I checked for 120 volts on the connectors which directly attach to the ignitor (off of the control board) and got 118-120 volts each time it tried to light. But when I checked for ohms on the other end of the connector (the igniter side) it gave an open reading, no ohns, no continuity. So I am hopeful that the control board is good (because it provites the expected volts) and that it is just the igniter which is bad since no coninuity would mean a "crack."Now where to find a reasonablly priced igniter on a sunday evening.  Is this something I could pick up at grainger tomorrow, or do I have to order from a carrier dealer? 

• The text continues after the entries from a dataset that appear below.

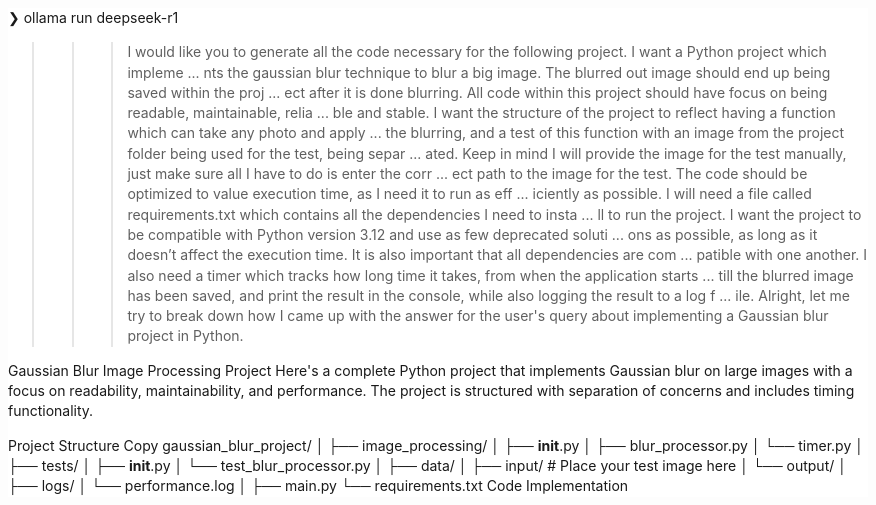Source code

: ❯ ollama run deepseek-r1

> > > I would like you to generate all the code necessary for the following project. I want a Python project which impleme
> > > ... nts the gaussian blur technique to blur a big image. The blurred out image should end up being saved within the proj
> > > ... ect after it is done blurring. All code within this project should have focus on being readable, maintainable, relia
> > > ... ble and stable. I want the structure of the project to reflect having a function which can take any photo and apply
> > > ... the blurring, and a test of this function with an image from the project folder being used for the test, being separ
> > > ... ated. Keep in mind I will provide the image for the test manually, just make sure all I have to do is enter the corr
> > > ... ect path to the image for the test. The code should be optimized to value execution time, as I need it to run as eff
> > > ... iciently as possible. I will need a file called requirements.txt which contains all the dependencies I need to insta
> > > ... ll to run the project. I want the project to be compatible with Python version 3.12 and use as few deprecated soluti
> > > ... ons as possible, as long as it doesn’t affect the execution time. It is also important that all dependencies are com
> > > ... patible with one another. I also need a timer which tracks how long time it takes, from when the application starts
> > > ... till the blurred image has been saved, and print the result in the console, while also logging the result to a log f
> > > ... ile.
> > > <think>
> > > Alright, let me try to break down how I came up with the answer for the user's query about implementing a Gaussian
> > > blur project in Python.

Gaussian Blur Image Processing Project
Here's a complete Python project that implements Gaussian blur on large images with a focus on readability, maintainability, and performance. The project is structured with separation of concerns and includes timing functionality.

Project Structure
Copy
gaussian_blur_project/
│
├── image_processing/
│ ├── **init**.py
│ ├── blur_processor.py
│ └── timer.py
│
├── tests/
│ ├── **init**.py
│ └── test_blur_processor.py
│
├── data/
│ ├── input/ # Place your test image here
│ └── output/
│
├── logs/
│ └── performance.log
│
├── main.py
└── requirements.txt
Code Implementation
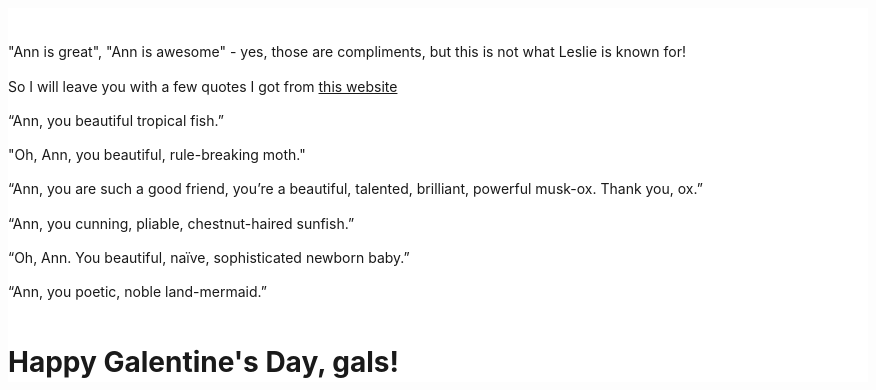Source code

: <br>

"Ann is great", "Ann is awesome" - yes, those are compliments, but this
is not what Leslie is known for!

So I will leave you with a few quotes I got from [this
website](http://www.vulture.com/2015/02/leslie-knope-ann-perkins-compliments.html)

“Ann, you beautiful tropical fish.”

"Oh, Ann, you beautiful, rule-breaking moth."

“Ann, you are such a good friend, you’re a beautiful, talented,
brilliant, powerful musk-ox. Thank you, ox.”

“Ann, you cunning, pliable, chestnut-haired sunfish.”

“Oh, Ann. You beautiful, naïve, sophisticated newborn baby.”

“Ann, you poetic, noble land-mermaid.”

Happy Galentine's Day, gals!
============================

Thanks for the help folks!


----------



## yuri (Nov 29, 2008)

Not sure. It is however a huge pain in the arze to replace if your venting goes out the right side of the furnace. _*VERY*_ easy to crack/break the new igniter as it is held in place with a spring clip. If you damage the red gasket for it then you can have ignition problems. I would recommend you get a Carrier tech to replace it. I have replaced dozens of them and hated every one.


----------



## A2Mich (Mar 22, 2010)

So, were you able to get your ignitor replaced? If you buy one at a hardware store, they will usually just have lead wires and some ceramic wire nuts in the package, where you have to cut off and reuse the old plug. The OEM Norton igntiors LH33ZS004 have the Carrier molex plug on them. The easy way to change them is to NOT remove the entire spring clip from the burner box, but to GENTLY pry open the spring clips on the bottom that actually hold the ignitor in place, pull the old ignitor out while holding the clip assembly in place, install the new one. And if it's a 40 or 60K BTU furnace.....good luck.....those aren't easy ANYWAY you do it.


----------